━━━ SELECTED EXCERPT ━━━

June 16th, 2017

Highlights of the First Movesense Developer Meetup

Posted in Uncategorized

The first ever Movesense Developer Meetup was arranged on Tuesday June 13 in Helsinki, Finland. 35 participants from 20 companies joined for an inspiring afternoon with lively discussions, useful workshops and interesting Movesense presentations.

The event started with a Movesense project overview. Jussi Kaasinen opened the event by introducing the grandfather of Movesense sensor that he built with pretty similar specs ten years ago:

Left: Jussi Kaasinen & Movesense sensor today. Right: A sensor with similar specs from ten years ago – 25m water resistance, acceleration sensor, data logging and one year independent operating time. This one-of-a-kind device was used in underwater archaeology, tracking mast movement of a shipwreck in the Baltic sea.

Movesense future and past

Terho Lahtinen went through the Movesense future vision and background of the project at Suunto. It started from three findings coming together: First, there are 8000 different sports in the world, and most of them have no dedicated tracking solutions. And, there are a lot of competent developers and companies out there who want to build their own concepts. Third, building hardware is difficult and expensive.

The conclusion was to combine the company’s expertise in measurement technology and hardware design and manufacturing, turn that into an open development platform and to invite all interested parties to use it for their own projects. Sounds obvious but there were many mental and technical hurdles to overcome to get to the point where we are today.

Team wishing everyone welcome. From left, Jussi Kaasinen, Terho Lahtinen, Jussi Virkkala, Timo Eriksson, Mikko Martikka, Tuomas Hapola and Petri Lipponen. Missing from picture, Kimmo Pernu, Anna de Torres, Kati Ahvonen and Eero Mäkikallio.

Architecture and roadmap

Timo Eriksson explained the key points of Movesense architecture and presented the current roadmap plans on the software side.

Key takeaways of the architecture are

– Movesense is not the sensor, Movesense is architecture. The sensor is the first product that is built according to the Movesense architecture.

━━━

### INSTRUCTIONS TO FOLLOW:
Output the Movesense developer meetup post word for word, in full.

━━━ DATASET CONTENT ━━━

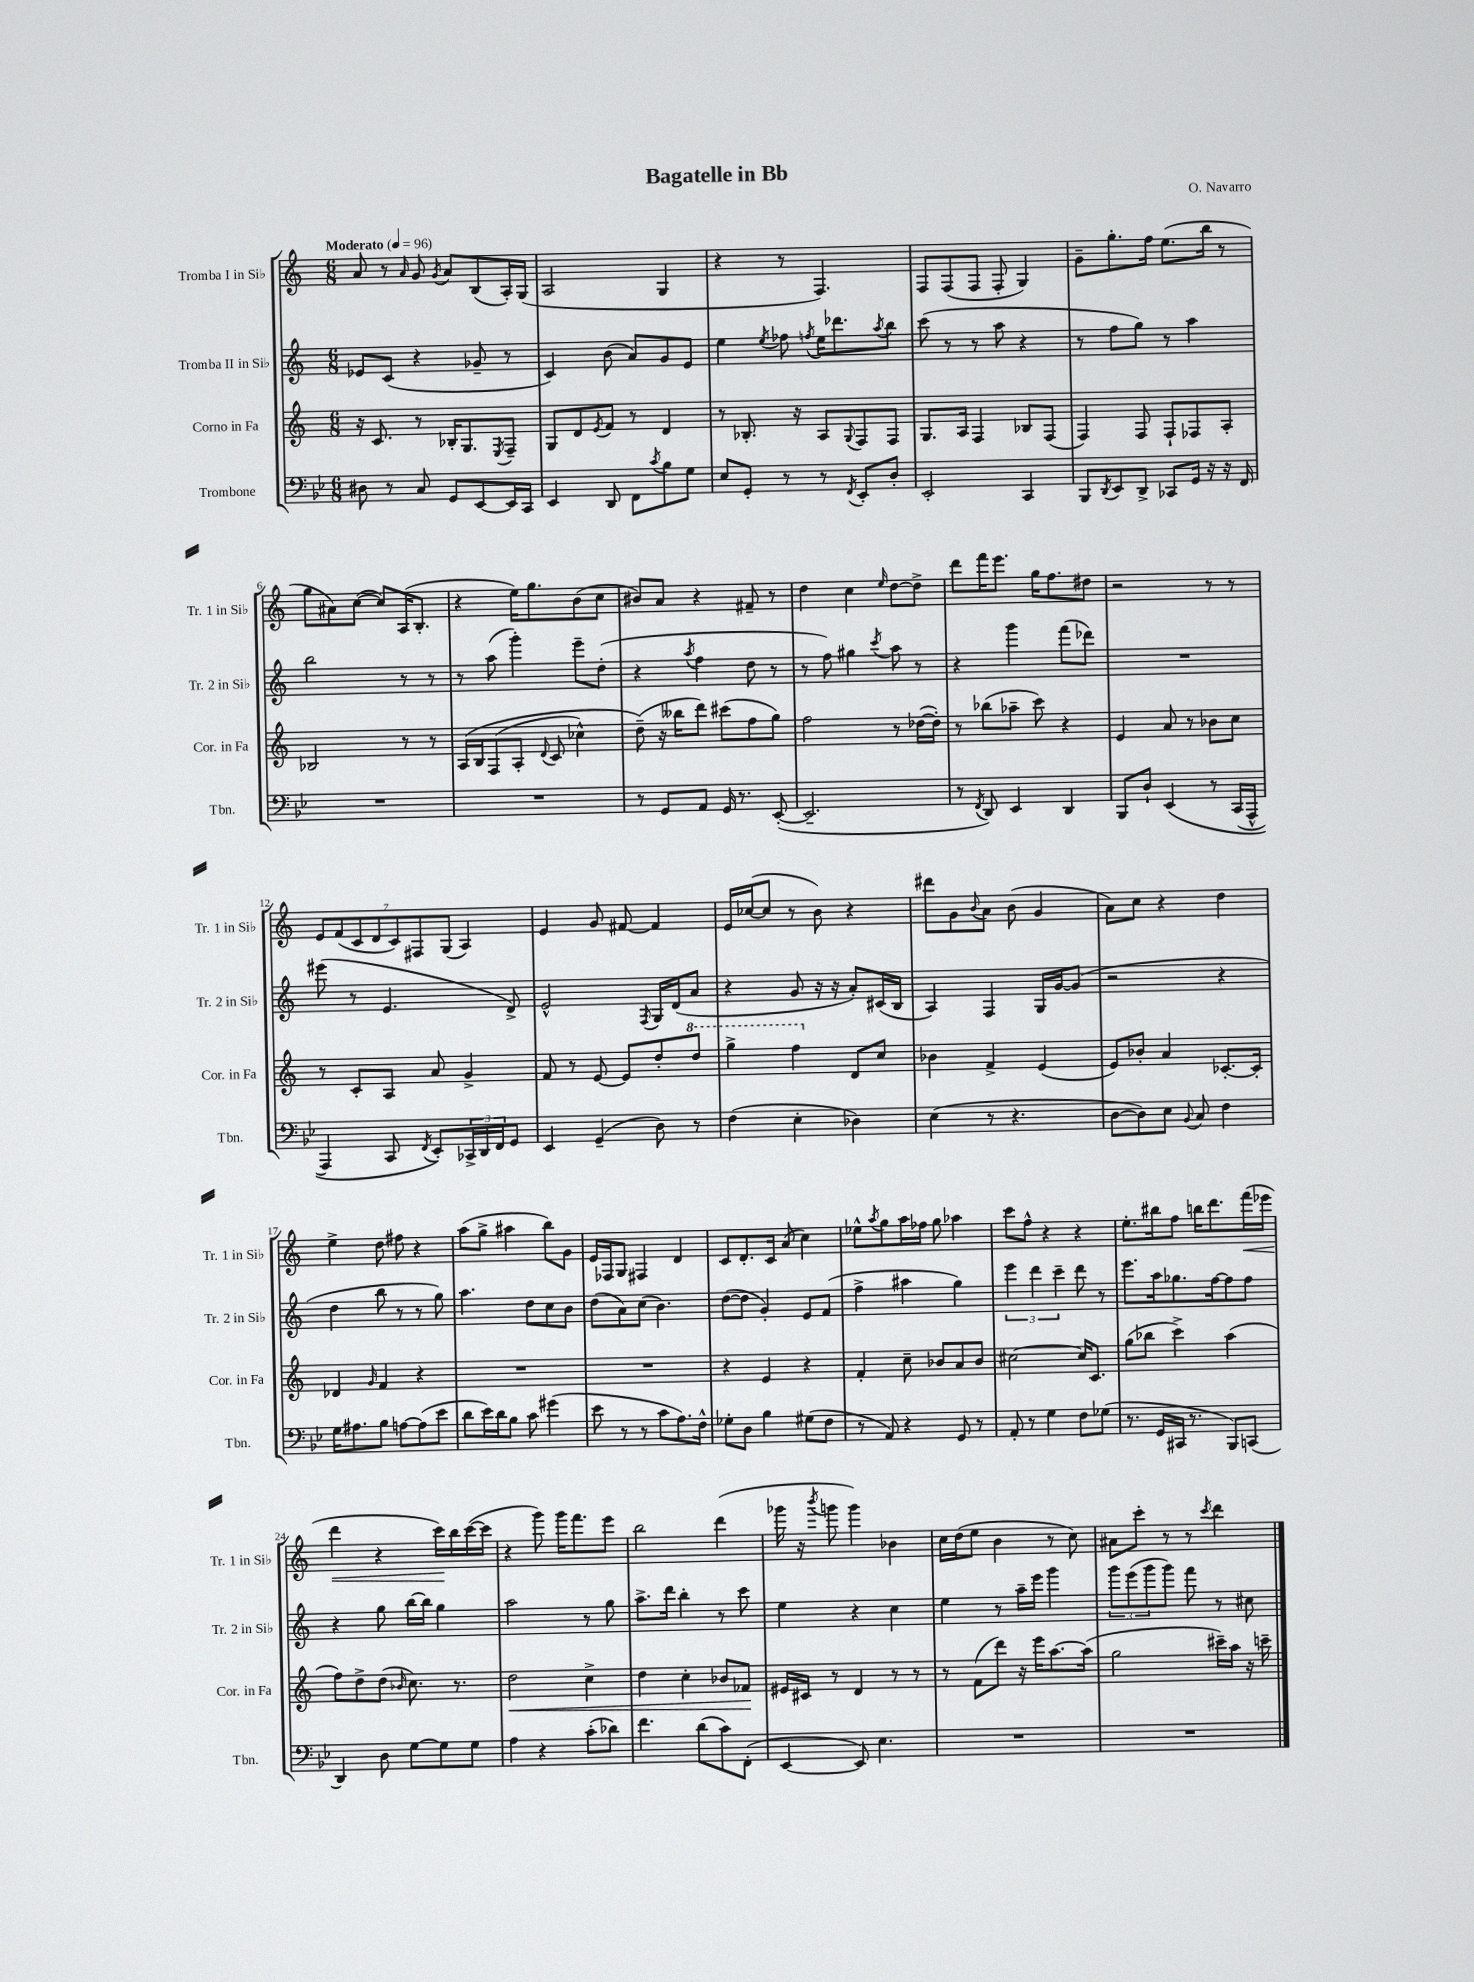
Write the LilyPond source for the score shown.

━━━

### RESULT:
June 16th, 2017

Highlights of the First Movesense Developer Meetup

Posted in Uncategorized

The first ever Movesense Developer Meetup was arranged on Tuesday June 13 in Helsinki, Finland. 35 participants from 20 companies joined for an inspiring afternoon with lively discussions, useful workshops and interesting Movesense presentations.

The event started with a Movesense project overview. Jussi Kaasinen opened the event by introducing the grandfather of Movesense sensor that he built with pretty similar specs ten years ago:

Left: Jussi Kaasinen & Movesense sensor today. Right: A sensor with similar specs from ten years ago – 25m water resistance, acceleration sensor, data logging and one year independent operating time. This one-of-a-kind device was used in underwater archaeology, tracking mast movement of a shipwreck in the Baltic sea.

Movesense future and past

Terho Lahtinen went through the Movesense future vision and background of the project at Suunto. It started from three findings coming together: First, there are 8000 different sports in the world, and most of them have no dedicated tracking solutions. And, there are a lot of competent developers and companies out there who want to build their own concepts. Third, building hardware is difficult and expensive.

The conclusion was to combine the company’s expertise in measurement technology and hardware design and manufacturing, turn that into an open development platform and to invite all interested parties to use it for their own projects. Sounds obvious but there were many mental and technical hurdles to overcome to get to the point where we are today.

Team wishing everyone welcome. From left, Jussi Kaasinen, Terho Lahtinen, Jussi Virkkala, Timo Eriksson, Mikko Martikka, Tuomas Hapola and Petri Lipponen. Missing from picture, Kimmo Pernu, Anna de Torres, Kati Ahvonen and Eero Mäkikallio.

Architecture and roadmap

Timo Eriksson explained the key points of Movesense architecture and presented the current roadmap plans on the software side.

Key takeaways of the architecture are

– Movesense is not the sensor, Movesense is architecture. The sensor is the first product that is built according to the Movesense architecture.